Irak mengatakan pejuang al-Qaeda menyeberang dari Irak ke Suriah dan melakukan serangan

Diplomat utama Irak mengatakan pada hari Kamis bahwa ia mempunyai “informasi kuat” bahwa militan al-Qaeda menyeberang dari Irak ke Suriah untuk melakukan serangan, dan memperingatkan akan adanya gelombang kekerasan yang dapat mengguncang Timur Tengah.

Menteri Luar Negeri Hoshyar Zebari mengatakan Baghdad telah mendesak Damaskus selama bertahun-tahun untuk menindak lalu lintas militan ketika para pejuang Sunni berangkat dari Suriah untuk membantu pemberontakan Irak.

“Sekarang arah mereka adalah sebaliknya,” kata Zebari kepada wartawan di Bagdad.

“Kami mempunyai informasi dan intelijen yang baik bahwa anggota jaringan teroris Al-Qaeda telah pergi ke Suriah,” katanya tanpa menjelaskan lebih lanjut. “Kekhawatiran terbesar kami, sejujurnya, adalah mengenai dampaknya – mengenai kelompok ekstremis dan teroris yang mengakar di negara-negara tetangga.”

Zebari juga menyalahkan meningkatnya kekerasan baru-baru ini di Irak sebagai penyebab krisis politik selama berbulan-bulan yang melanda negara tersebut. Militan telah melancarkan pemboman dan penembakan besar-besaran setidaknya setiap tiga hari sejak awal Juni, menewaskan hampir 300 orang. Sasaran utamanya adalah jamaah haji Syiah, pasukan keamanan dan pejabat pemerintah, kelompok yang secara teratur menyerang pemberontak Sunni yang terkait dengan al-Qaeda untuk mengganggu stabilitas pemerintah dan berupaya memicu kekerasan balasan antara komunitas Sunni dan Syiah yang lebih luas.

Lebih lanjut tentang ini…

(tanda kutip)

Pada hari Kamis, ledakan di dua kota Irak – Bagdad dan Mosul di utara negara itu – menewaskan sedikitnya enam orang dan melukai 17 orang.

Polisi mengatakan sebuah bom di rumah seorang pejabat pemerintah Irak menewaskan istri dan dua putrinya di Bagdad. Pejabat senior pemerintah kota Ali Abdul-Amir, seorang Syiah, terluka bersama kedua putranya dalam serangan di lingkungan Ghazaliyah bagian barat yang didominasi Sunni. Pejabat rumah sakit mengkonfirmasi kematian tersebut.

Di pusat kota Mosul, seorang pembom bunuh diri meledakkan sabuk peledaknya di depan pintu sebuah tempat pangkas rambut yang sering dikunjungi oleh polisi dan tentara Irak. Pejabat polisi dan kesehatan mengatakan tiga orang tewas, termasuk seorang tentara yang sedang tidak bertugas, dan 14 lainnya terluka dalam serangan yang terjadi 225 mil barat laut Bagdad.

Semua pejabat berbicara dengan syarat anonim karena mereka tidak berwenang untuk mengungkapkan informasi tersebut.

Meskipun serangan teroris telah menjadi kenyataan hidup warga Irak selama bertahun-tahun, kecepatan dan skalanya telah meningkat dalam beberapa minggu terakhir. Pada bulan-bulan sebelum pasukan AS pergi pada tanggal 18 Desember, para ekstremis melancarkan serangan skala besar hanya setiap beberapa minggu, yang menunjukkan bahwa mereka memerlukan waktu untuk berkoordinasi dan mengumpulkan bahan peledak.

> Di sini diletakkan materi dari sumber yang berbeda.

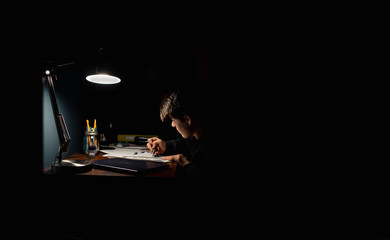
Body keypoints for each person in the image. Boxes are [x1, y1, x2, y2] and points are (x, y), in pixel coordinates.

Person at [147, 88, 215, 190]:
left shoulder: (210, 149)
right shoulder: (196, 137)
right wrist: (165, 145)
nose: (172, 125)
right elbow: (183, 143)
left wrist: (183, 162)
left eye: (173, 120)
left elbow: (206, 183)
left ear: (187, 120)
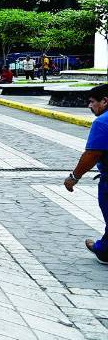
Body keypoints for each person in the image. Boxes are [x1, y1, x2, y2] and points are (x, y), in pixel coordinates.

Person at [64, 84, 108, 265]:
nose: (89, 107)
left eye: (91, 102)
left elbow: (91, 155)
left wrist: (73, 177)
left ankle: (104, 251)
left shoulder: (102, 122)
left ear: (105, 101)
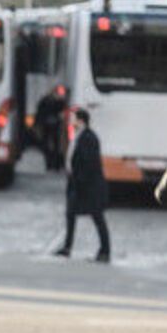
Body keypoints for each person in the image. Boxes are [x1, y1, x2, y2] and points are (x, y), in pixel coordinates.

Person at [54, 107, 110, 262]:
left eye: (73, 118)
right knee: (71, 214)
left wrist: (80, 180)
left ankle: (105, 251)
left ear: (81, 120)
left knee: (97, 216)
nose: (71, 121)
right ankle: (67, 247)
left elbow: (88, 163)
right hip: (77, 183)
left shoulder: (89, 137)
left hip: (88, 185)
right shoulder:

Para ahli mengatakan para ekstremis bisa mendapatkan keuntungan dari krisis di negara tetangga Suriah, di mana pemberontak Irak mungkin mendapatkan senjata yang ditujukan untuk pemberontak yang memerangi pasukan yang setia kepada Presiden Suriah Bashar Assad.

Pada saat yang sama, perselisihan antara Perdana Menteri Nouri al-Maliki dan saingan politiknya yang berasal dari Sunni, Kurdi, dan Syiah telah memberikan peluang bagi pemberontak untuk mencoba memperburuk kekerasan sektarian.

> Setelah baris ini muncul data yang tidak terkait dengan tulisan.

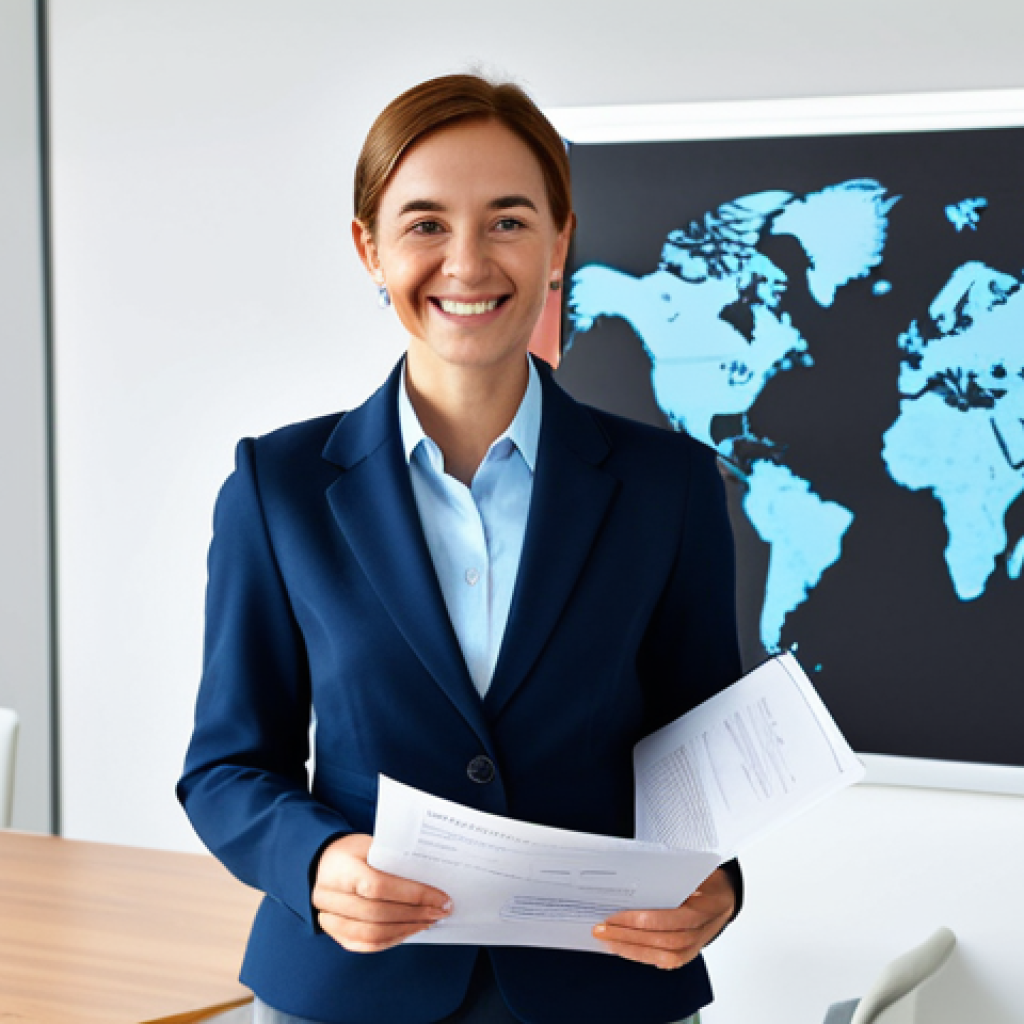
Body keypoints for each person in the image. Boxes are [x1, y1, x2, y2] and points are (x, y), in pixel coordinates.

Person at [178, 73, 743, 1024]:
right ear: (370, 248)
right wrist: (317, 862)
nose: (468, 263)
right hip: (348, 989)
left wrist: (718, 884)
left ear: (560, 241)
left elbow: (704, 752)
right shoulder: (277, 488)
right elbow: (227, 767)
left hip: (604, 984)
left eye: (509, 221)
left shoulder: (670, 485)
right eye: (426, 224)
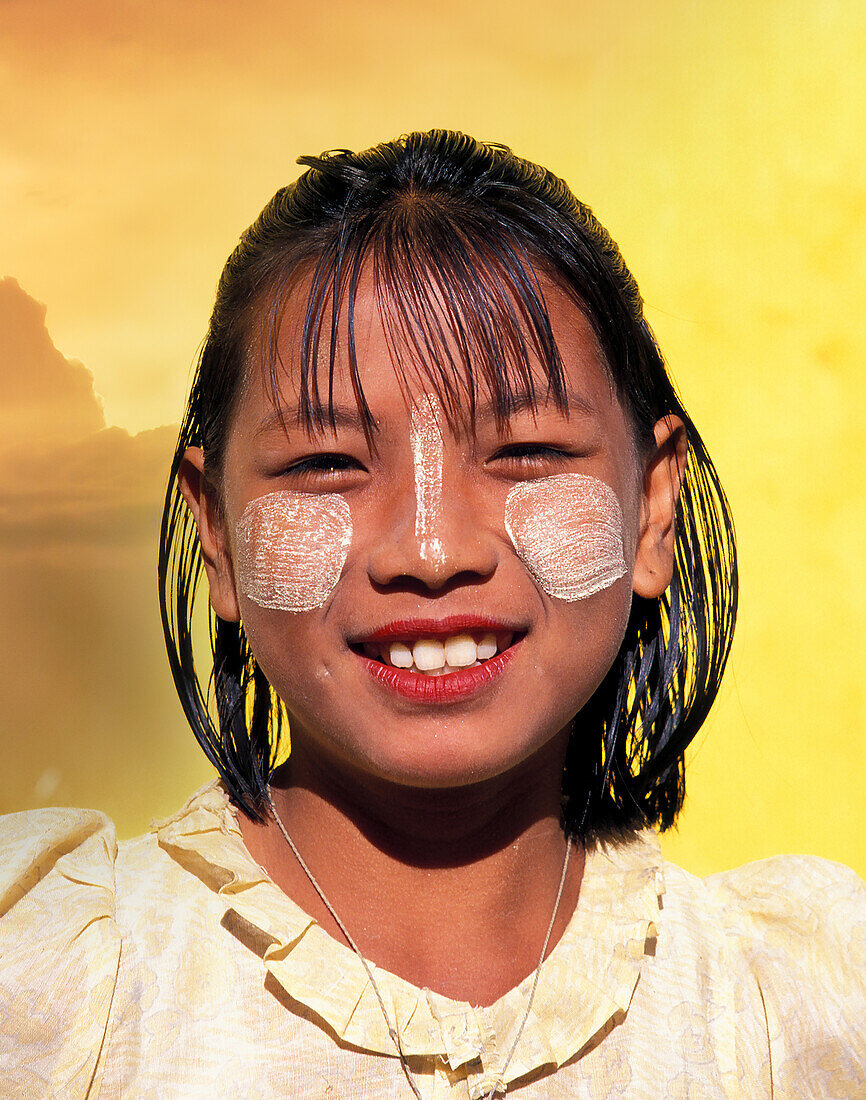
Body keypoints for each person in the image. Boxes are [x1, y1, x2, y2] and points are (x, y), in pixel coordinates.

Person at [2, 129, 864, 1099]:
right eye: (325, 462)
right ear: (217, 536)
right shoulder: (52, 989)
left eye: (525, 450)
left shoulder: (799, 1015)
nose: (428, 549)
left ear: (651, 508)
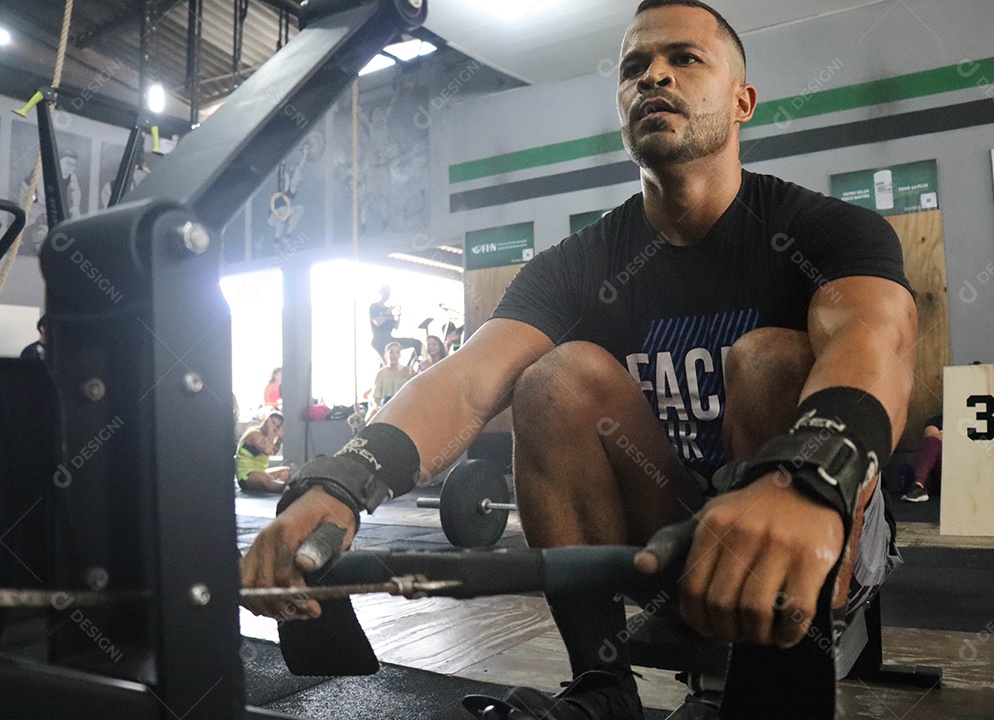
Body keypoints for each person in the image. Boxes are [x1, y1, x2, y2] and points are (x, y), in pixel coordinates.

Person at [241, 2, 917, 718]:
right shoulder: (581, 262)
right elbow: (469, 380)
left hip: (823, 519)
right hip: (676, 526)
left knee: (770, 359)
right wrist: (346, 480)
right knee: (554, 379)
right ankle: (603, 685)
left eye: (685, 58)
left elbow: (877, 340)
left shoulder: (823, 228)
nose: (654, 73)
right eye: (633, 68)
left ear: (743, 101)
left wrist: (809, 476)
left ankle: (777, 695)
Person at [236, 412, 289, 493]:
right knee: (265, 479)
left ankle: (278, 486)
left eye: (277, 426)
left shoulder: (267, 438)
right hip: (247, 475)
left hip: (261, 471)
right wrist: (271, 430)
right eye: (272, 423)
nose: (274, 427)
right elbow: (266, 448)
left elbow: (272, 452)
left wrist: (279, 439)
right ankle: (286, 489)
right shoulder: (254, 433)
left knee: (286, 471)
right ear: (267, 421)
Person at [369, 285, 422, 362]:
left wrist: (399, 315)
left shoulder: (388, 309)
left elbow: (396, 327)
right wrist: (387, 312)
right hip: (379, 339)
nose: (387, 296)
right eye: (385, 293)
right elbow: (377, 322)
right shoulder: (374, 307)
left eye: (388, 294)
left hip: (390, 338)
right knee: (389, 363)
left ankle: (411, 366)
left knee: (417, 343)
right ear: (380, 293)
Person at [902, 414, 943, 502]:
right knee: (931, 442)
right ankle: (918, 487)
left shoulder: (971, 421)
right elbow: (931, 436)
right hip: (941, 472)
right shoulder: (937, 421)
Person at [369, 342, 415, 417]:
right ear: (386, 355)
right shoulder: (381, 373)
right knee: (369, 419)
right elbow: (376, 396)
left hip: (403, 405)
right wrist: (378, 407)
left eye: (397, 352)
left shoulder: (407, 371)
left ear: (399, 355)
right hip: (385, 405)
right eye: (391, 352)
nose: (394, 355)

“Kita sedang mengalami krisis politik; hal ini tentu saja mencerminkan situasi keamanan,” kata Zebari. “Dan kelompok-kelompok ini akan menemukan cara untuk bekerja, melakukan pemogokan, dan memperlebar kesenjangan di antara para pemimpin politik.”

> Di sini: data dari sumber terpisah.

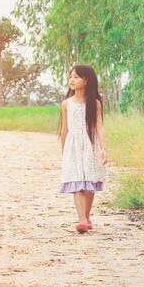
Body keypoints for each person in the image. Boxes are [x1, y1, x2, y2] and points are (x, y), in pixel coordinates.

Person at [57, 64, 108, 233]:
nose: (71, 80)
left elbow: (99, 126)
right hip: (73, 146)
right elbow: (64, 129)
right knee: (76, 179)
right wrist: (64, 151)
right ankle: (81, 219)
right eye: (70, 76)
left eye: (76, 77)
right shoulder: (66, 104)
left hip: (90, 145)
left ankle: (86, 216)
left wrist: (103, 149)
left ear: (86, 80)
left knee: (89, 182)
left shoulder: (94, 103)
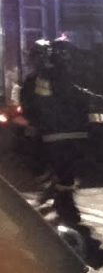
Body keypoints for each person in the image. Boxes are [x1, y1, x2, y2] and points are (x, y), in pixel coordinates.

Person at [21, 37, 103, 226]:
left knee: (64, 174)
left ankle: (62, 202)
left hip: (59, 134)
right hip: (63, 133)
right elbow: (58, 97)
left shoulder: (47, 77)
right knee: (63, 173)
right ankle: (62, 203)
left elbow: (40, 103)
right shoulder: (50, 77)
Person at [17, 39, 56, 203]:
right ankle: (52, 188)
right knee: (39, 160)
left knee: (43, 160)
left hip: (49, 127)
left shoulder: (50, 77)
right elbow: (27, 102)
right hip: (46, 126)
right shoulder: (34, 79)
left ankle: (54, 190)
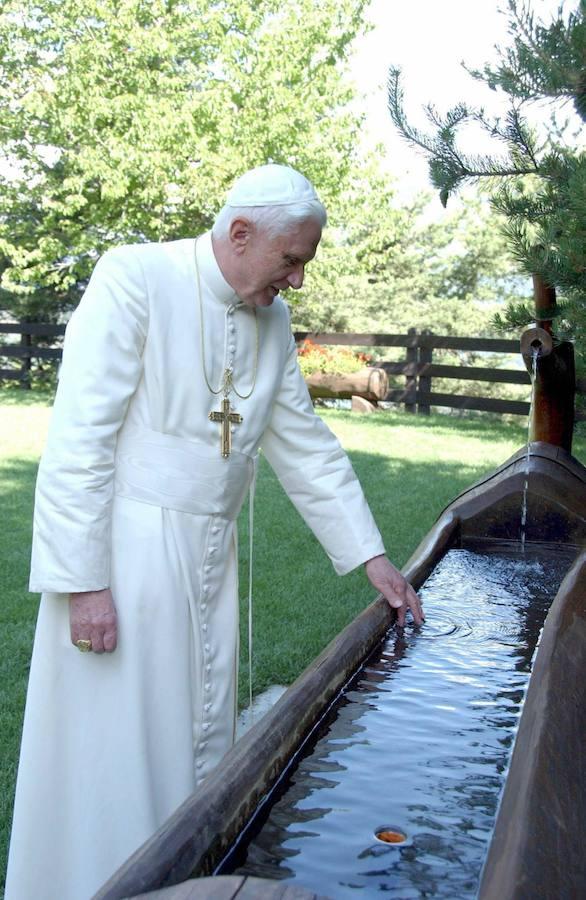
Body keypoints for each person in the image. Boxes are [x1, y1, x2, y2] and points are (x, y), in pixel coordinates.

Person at [5, 164, 423, 900]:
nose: (297, 279)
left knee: (194, 743)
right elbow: (78, 441)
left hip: (208, 560)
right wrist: (84, 585)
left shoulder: (274, 322)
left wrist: (373, 557)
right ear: (239, 232)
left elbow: (305, 445)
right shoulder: (134, 278)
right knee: (115, 748)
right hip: (126, 561)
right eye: (290, 259)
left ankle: (186, 883)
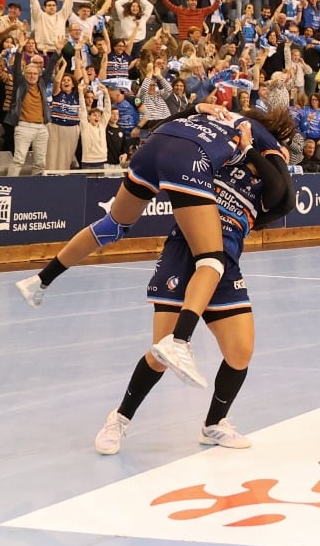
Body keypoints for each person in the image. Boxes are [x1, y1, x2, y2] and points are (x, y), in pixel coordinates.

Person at [15, 105, 295, 390]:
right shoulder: (265, 139)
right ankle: (180, 342)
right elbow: (286, 198)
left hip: (154, 145)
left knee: (112, 225)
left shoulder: (214, 114)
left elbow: (164, 122)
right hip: (189, 159)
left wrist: (195, 106)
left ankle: (40, 280)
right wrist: (254, 212)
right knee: (211, 259)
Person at [94, 127, 291, 454]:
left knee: (240, 352)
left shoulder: (268, 188)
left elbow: (284, 194)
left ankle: (213, 424)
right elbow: (179, 138)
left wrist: (254, 149)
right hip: (184, 253)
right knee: (161, 352)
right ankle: (119, 419)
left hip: (225, 263)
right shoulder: (221, 158)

Zebari, seorang warga Kurdi, mengatakan kebuntuan politik – dan kekerasan yang dipicunya – juga membuat takut para pebisnis asing untuk berinvestasi di Irak ketika negara itu berjuang untuk kembali normal setelah puluhan tahun berada di bawah kediktatoran, sanksi dan perang.